I have seen this before several years ago. It meant an oppurtunity for custom work when the cheap equipment was always broke down. It also meant a chance to get some round bales for my cattle just for getting it off the field. Good quality hay will still bring good money but the cheap stuff that is made too dry or too wet or rained on will be discounted deeply. One summer of this and they will be getting out. Most people dont understand all that goes into making hay, let alone fighting the weatherman and his wicked sense of humor.


----------



## swmnhay (Jun 13, 2008)

Every thing that can be baled is baled here.It has been that way since the disc mowers came out.So if someone is gonna get in the bussiness they need something to bale.So new guys to the hay bussiness tend to bale alot of ditch hay.

The latest is baling cornstalks.With the nice fall alot extra was baled and now the papers are full of ads with prices dropping weekly.Seen some for $18 per lg rd bale.


----------



## rjmoses (Apr 4, 2010)

Yea, I noticed it around here. But not as much because of grain prices. What they are doing is baling up old pastures, CRP ground, government ground, etc. One fellow here was allowed to bale about 150 acres of Corps of Engineers ground along the river after August 15th. Got 600 round bales off it. Only God knows what was in those bales, and He ain't talking. He was able to sell them for as much as $30/bale

As far as I'm concerned, it was totally junk grass hay, with a RFV of maybe 40-50, CP of maybe 4-5%. (I'd love to see a test on these bales!)

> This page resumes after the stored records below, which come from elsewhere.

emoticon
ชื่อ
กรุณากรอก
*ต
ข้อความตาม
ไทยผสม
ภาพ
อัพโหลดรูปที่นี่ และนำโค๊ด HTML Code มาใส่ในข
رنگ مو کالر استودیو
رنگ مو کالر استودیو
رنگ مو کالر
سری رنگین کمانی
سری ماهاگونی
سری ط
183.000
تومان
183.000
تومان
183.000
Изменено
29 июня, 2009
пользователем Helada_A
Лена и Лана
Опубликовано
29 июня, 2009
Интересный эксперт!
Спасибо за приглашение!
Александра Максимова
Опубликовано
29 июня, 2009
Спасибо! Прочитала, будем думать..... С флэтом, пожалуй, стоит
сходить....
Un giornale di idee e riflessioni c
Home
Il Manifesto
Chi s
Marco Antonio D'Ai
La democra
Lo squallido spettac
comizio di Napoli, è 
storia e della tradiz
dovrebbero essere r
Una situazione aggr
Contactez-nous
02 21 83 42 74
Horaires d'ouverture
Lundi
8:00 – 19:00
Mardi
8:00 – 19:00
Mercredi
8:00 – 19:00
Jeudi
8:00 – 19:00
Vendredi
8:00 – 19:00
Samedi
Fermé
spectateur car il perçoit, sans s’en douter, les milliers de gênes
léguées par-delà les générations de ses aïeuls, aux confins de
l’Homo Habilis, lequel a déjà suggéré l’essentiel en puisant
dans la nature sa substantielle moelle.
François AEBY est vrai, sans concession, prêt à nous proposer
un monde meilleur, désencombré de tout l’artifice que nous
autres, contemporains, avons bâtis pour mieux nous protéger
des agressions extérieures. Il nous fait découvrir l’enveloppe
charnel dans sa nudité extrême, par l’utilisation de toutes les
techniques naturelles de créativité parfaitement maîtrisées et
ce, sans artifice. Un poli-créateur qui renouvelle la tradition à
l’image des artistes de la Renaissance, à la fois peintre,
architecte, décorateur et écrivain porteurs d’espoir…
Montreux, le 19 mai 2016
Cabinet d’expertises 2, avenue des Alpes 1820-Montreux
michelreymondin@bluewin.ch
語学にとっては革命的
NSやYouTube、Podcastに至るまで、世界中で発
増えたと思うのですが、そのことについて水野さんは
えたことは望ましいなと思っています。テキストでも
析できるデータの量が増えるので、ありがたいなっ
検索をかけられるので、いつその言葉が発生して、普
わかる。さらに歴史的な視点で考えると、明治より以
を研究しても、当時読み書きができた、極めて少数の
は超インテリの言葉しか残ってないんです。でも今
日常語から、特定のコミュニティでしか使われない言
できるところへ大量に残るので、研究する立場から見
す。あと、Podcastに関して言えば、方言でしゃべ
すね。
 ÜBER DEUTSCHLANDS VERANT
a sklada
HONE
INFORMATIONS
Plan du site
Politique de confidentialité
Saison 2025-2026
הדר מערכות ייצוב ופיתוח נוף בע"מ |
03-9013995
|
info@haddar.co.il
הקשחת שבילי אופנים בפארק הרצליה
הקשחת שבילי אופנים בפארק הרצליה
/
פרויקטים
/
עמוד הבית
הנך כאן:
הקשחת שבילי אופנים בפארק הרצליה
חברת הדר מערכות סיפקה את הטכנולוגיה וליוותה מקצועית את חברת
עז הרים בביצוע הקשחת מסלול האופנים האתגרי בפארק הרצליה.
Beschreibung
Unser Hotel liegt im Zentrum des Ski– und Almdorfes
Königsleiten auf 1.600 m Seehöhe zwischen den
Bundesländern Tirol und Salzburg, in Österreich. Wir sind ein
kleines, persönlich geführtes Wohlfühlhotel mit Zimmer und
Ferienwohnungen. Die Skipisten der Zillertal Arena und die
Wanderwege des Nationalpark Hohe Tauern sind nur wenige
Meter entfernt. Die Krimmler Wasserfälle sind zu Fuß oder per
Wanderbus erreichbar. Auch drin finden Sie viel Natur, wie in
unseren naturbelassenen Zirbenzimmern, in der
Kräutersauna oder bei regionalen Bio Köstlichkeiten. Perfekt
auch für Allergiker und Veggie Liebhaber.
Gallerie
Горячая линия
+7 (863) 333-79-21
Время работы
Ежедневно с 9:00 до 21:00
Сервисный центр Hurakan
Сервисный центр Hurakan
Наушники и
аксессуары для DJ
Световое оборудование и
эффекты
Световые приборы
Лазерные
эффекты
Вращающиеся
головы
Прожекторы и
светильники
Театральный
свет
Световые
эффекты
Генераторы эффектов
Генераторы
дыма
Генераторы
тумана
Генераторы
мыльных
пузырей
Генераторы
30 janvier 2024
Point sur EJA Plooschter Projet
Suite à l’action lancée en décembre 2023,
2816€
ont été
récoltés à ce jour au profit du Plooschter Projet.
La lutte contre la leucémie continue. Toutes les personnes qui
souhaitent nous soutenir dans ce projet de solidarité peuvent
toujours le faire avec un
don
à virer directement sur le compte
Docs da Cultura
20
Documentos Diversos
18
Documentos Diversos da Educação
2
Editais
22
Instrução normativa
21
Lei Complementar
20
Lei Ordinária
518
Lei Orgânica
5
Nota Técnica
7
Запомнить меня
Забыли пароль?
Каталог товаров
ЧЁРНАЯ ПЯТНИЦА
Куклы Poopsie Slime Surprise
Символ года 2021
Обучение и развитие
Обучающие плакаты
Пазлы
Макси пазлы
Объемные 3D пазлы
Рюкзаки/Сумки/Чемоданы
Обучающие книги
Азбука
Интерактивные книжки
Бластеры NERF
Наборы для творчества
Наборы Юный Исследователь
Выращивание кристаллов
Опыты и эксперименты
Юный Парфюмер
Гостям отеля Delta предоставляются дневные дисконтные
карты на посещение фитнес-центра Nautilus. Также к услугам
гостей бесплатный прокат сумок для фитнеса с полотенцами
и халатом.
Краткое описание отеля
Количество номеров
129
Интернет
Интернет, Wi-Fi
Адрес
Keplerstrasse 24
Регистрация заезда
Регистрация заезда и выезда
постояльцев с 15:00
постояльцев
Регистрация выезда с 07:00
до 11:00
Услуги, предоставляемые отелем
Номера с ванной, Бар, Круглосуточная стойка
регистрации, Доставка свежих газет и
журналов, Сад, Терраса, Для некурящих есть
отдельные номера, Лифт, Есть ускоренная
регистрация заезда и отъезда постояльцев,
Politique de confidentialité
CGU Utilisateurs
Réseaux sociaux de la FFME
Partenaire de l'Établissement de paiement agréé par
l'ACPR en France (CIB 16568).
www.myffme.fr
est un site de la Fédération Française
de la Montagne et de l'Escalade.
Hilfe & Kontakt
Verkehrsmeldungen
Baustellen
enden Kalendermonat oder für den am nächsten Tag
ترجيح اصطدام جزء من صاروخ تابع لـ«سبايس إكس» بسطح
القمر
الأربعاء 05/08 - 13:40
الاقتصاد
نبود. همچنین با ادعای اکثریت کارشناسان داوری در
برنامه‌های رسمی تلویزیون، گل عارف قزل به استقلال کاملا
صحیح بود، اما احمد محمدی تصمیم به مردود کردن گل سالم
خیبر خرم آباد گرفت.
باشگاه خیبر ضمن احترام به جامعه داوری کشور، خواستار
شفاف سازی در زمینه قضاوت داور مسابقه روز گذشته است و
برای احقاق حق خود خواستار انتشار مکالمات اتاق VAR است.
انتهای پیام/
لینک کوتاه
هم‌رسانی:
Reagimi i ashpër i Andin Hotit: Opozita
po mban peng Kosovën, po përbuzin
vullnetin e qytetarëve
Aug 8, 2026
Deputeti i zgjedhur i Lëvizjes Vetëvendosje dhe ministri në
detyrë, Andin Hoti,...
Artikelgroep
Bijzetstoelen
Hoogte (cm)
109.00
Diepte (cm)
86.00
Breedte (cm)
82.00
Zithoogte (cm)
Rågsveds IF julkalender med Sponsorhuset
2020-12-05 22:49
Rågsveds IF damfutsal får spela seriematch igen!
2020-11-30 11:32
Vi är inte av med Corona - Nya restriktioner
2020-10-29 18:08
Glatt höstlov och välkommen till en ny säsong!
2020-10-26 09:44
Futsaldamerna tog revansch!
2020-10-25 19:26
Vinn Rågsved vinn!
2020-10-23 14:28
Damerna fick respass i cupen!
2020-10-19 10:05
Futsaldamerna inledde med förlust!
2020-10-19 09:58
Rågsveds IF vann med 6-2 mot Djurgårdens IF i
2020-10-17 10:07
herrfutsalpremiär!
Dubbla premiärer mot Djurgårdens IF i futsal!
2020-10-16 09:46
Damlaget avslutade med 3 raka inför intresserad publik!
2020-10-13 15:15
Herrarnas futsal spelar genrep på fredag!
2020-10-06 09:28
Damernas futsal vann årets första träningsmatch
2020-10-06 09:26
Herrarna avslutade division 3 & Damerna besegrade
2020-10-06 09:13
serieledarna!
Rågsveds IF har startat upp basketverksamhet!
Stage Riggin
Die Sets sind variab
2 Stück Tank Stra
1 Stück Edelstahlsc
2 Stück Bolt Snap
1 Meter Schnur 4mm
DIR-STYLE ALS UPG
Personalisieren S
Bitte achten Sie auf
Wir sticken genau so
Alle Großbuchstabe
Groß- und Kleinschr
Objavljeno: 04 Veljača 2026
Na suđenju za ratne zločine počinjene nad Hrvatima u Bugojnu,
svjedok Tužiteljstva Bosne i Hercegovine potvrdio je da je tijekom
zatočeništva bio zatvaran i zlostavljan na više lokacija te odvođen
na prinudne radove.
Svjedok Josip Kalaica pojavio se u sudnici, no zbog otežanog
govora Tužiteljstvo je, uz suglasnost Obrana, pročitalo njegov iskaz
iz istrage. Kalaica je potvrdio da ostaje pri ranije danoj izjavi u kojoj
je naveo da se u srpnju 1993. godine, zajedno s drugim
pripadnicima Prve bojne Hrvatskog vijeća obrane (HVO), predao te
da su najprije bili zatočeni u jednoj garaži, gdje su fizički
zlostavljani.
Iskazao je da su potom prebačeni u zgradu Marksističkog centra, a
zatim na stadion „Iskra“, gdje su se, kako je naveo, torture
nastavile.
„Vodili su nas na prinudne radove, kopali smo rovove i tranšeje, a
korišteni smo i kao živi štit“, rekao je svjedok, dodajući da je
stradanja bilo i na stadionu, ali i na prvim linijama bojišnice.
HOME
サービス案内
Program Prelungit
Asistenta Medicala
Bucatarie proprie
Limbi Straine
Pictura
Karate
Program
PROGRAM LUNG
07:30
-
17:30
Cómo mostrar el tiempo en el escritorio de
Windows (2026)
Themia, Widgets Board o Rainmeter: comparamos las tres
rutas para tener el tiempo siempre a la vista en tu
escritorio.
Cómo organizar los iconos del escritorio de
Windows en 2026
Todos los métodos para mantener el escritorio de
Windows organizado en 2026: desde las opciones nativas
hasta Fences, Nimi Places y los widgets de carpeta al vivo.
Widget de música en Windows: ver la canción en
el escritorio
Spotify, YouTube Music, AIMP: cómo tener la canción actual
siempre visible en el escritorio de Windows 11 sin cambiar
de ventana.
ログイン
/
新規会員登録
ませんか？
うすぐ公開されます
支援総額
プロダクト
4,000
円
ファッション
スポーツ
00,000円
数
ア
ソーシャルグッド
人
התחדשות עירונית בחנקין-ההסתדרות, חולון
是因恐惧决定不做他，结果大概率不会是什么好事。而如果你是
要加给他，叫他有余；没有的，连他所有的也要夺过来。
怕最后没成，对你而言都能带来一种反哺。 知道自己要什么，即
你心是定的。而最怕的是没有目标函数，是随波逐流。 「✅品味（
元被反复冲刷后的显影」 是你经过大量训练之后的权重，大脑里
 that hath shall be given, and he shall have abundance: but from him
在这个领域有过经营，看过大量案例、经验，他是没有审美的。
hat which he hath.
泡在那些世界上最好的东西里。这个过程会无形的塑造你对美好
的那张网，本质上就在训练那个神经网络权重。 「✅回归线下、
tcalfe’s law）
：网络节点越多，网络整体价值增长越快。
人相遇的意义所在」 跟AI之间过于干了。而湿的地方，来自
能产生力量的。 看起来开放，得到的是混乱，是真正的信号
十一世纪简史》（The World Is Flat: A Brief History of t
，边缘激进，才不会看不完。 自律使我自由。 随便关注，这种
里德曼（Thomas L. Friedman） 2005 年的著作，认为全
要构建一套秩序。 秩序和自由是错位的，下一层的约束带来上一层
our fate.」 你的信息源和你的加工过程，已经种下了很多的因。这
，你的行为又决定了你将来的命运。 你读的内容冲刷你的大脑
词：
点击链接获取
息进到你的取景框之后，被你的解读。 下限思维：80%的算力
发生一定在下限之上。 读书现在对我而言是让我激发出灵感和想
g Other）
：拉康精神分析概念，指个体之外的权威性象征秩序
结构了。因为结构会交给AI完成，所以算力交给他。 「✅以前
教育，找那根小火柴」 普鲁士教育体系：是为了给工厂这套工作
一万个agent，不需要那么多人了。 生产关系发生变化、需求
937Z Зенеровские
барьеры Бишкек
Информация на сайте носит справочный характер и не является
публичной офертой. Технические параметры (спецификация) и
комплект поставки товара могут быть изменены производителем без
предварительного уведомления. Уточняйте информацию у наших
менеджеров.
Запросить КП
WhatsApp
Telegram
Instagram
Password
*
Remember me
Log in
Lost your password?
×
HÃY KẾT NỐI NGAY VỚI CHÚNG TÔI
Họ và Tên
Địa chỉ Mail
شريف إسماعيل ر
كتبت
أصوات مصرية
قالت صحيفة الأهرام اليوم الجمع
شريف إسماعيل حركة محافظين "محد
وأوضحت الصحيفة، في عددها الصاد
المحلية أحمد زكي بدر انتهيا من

But, "A fool and his money are soon parted". The people who bought that stuff got a real cheap price, and got what they paid for!

Ralph


----------



## swmnhay (Jun 13, 2008)

rjmoses said:


> Yea, I noticed it around here. But not as much because of grain prices. What they are doing is baling up old pastures, CRP ground, government ground, etc. One fellow here was allowed to bale about 150 acres of Corps of Engineers ground along the river after August 15th. Got 600 round bales off it. Only God knows what was in those bales, and He ain't talking. He was able to sell them for as much as $30/bale
> 
> As far as I'm concerned, it was totally junk grass hay, with a RFV of maybe 40-50, CP of maybe 4-5%. (I'd love to see a test on these bales!)
> 
> ...


The frustrating thing is some will buy the junk hay if they "save" $20 a ton.

Some custom feedlots will buy it and mark it up to good hay price.Grind it up and blend it in.And pocket the price difference.


----------